Ethics in Medicine

More Air Pollution Data: The Tiny Particles

Kristen Sparrow • February 20, 2012

Just a quick post and link to yet another article on air pollution. Please click on the title to read the whole article. Is it really time to defund public transportation and stop investment in high speed rail?? Really?? More on my practice here.

Scientists Find New Dangers in Tiny but Pervasive Particles in Air Pollution
By FELICITY BARRINGER

Fine atmospheric particles — smaller than one-thirtieth of the diameter of a human hair — were identified more than 20 years ago as the most lethal of the widely dispersed air pollutants in the United States. Linked to both heart and lung disease, they kill an estimated 50,000 Americans each year. But more recently, scientists have been puzzled to learn that a subset of these particles, called secondary organic aerosols, has a greater total mass, and is thus more dangerous, than previously understood…

“If the authors’ analysis is correct, the public is now facing a false sense of security in knowing whether the air they breathe is indeed safe,” said Bill Becker, of the National Association of Clean Air Agencies…

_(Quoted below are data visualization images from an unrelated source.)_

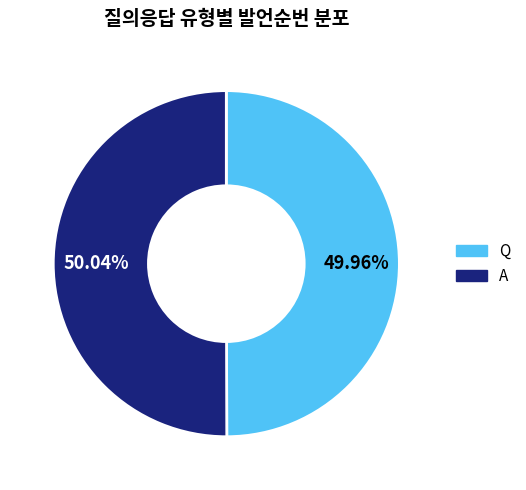

Approximately how many times larger is the value at Q compared to A?

1.0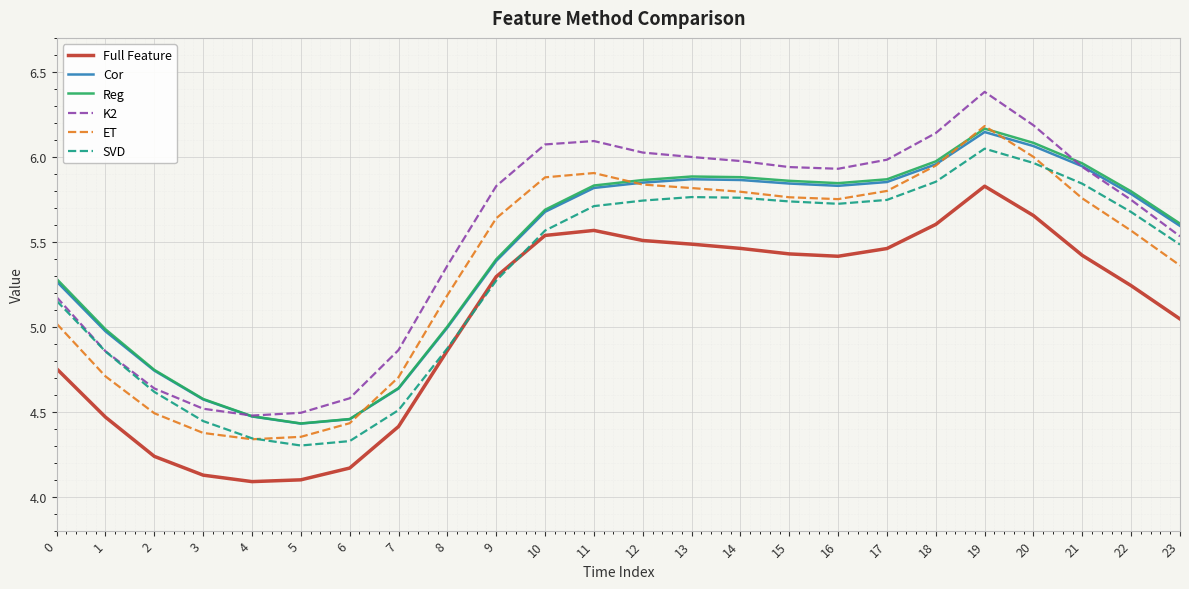

What is the maximum value shown in the chart?

6.4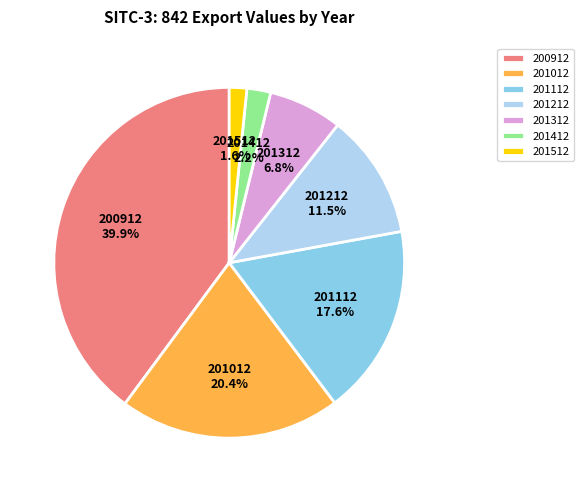

Is there a majority slice in this chart?

No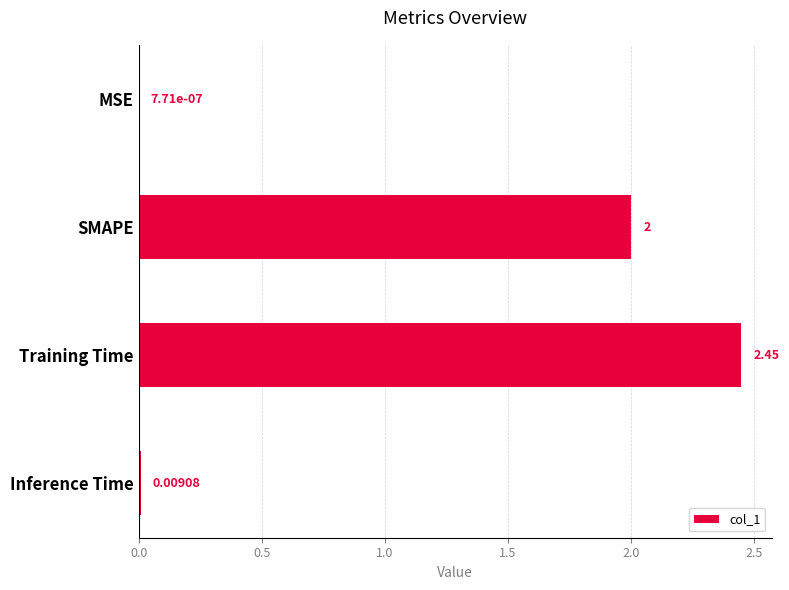

At which label is the value closest to 1?

Inference Time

Paul Shepson, a professor of analytical and atmospheric chemistry at Purdue University and one of the reviewers of the Irvine paper, called it “highly significant in scientific terms,” adding that current models of fine particulates “grossly underpredict” their density, “sometimes by as much as a factor of 10…”

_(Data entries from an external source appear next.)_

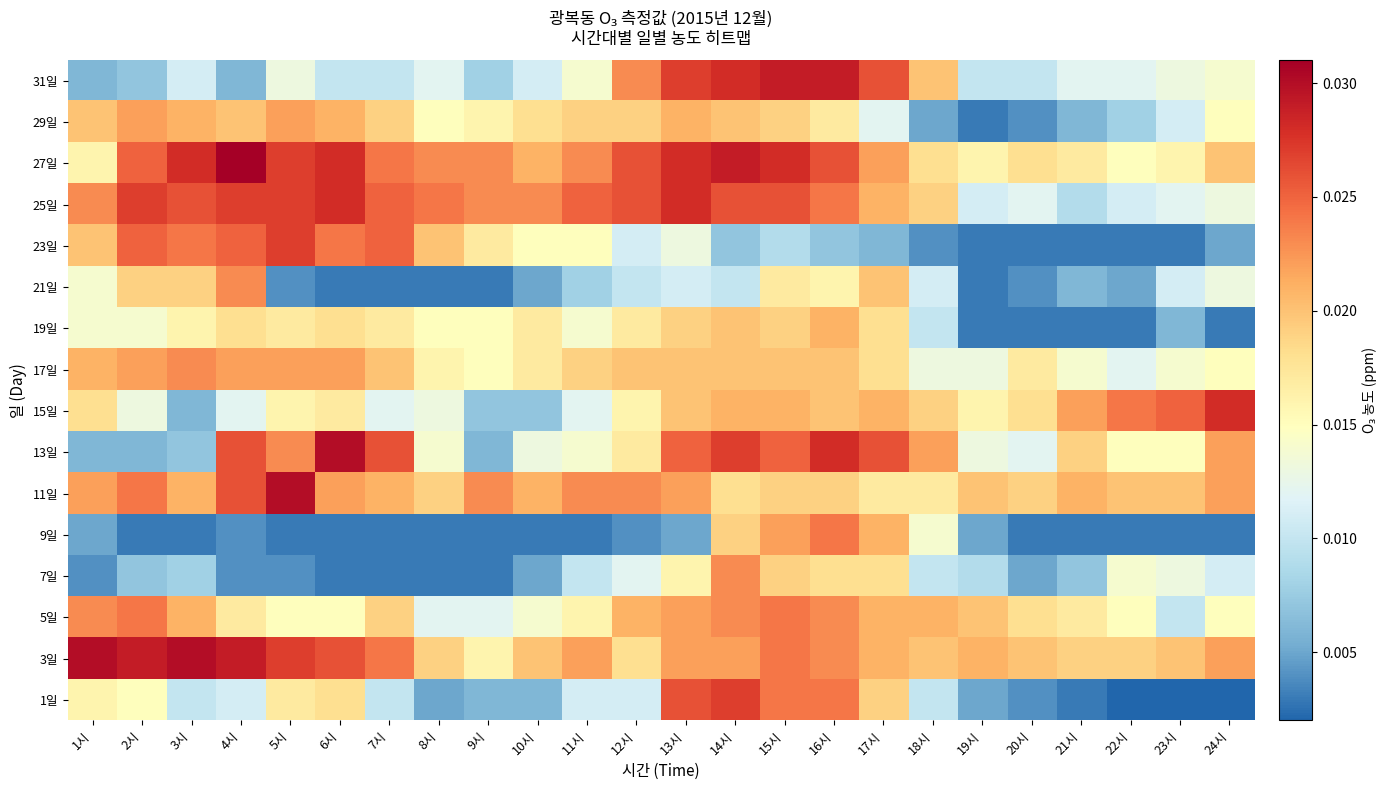

Between 10시 and 22시, which is larger?

10시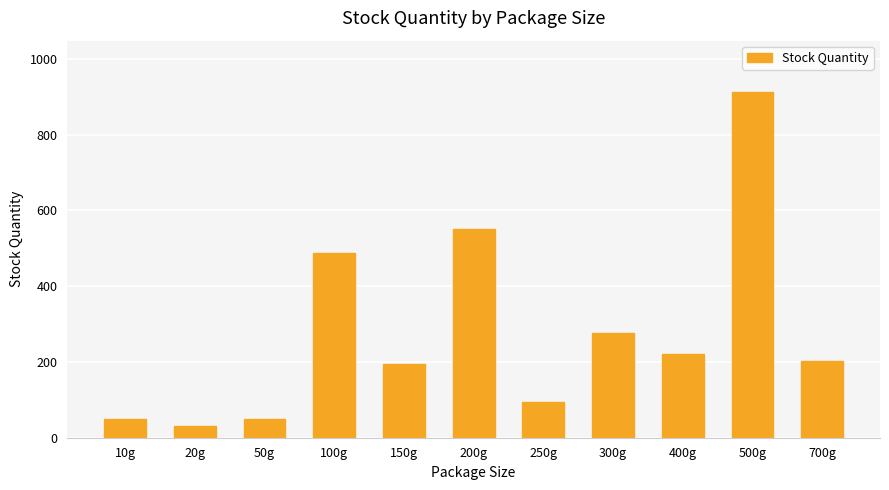

Which has a higher value, 500g or 10g?

500g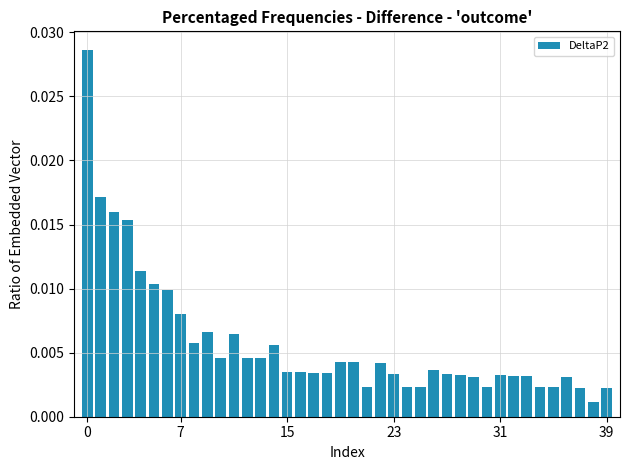

How many categories are shown in the chart?

40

The Irvine study of the formation of secondary compounds in the atmosphere, which will be published in the Proceedings of the National Academy of Science, upends previous assumptions about the fate of the byproducts of the pollution from internal-combustion engines. These gaseous byproducts were thought to incorporate themselves into tiny airborne drops of liquid that would then dissipate quickly as the drops evaporated.

The new study finds instead that they attach themselves more tightly to airborne organic particles, creating tiny tar balls that evaporate more slowly and persist longer than anyone had thought. E.P.A. models built on these assumptions now appear to understate the total amount of fine particles, according to Barbara J. Finlayson-Pitts, a professor at Irvine and one of the study’s authors.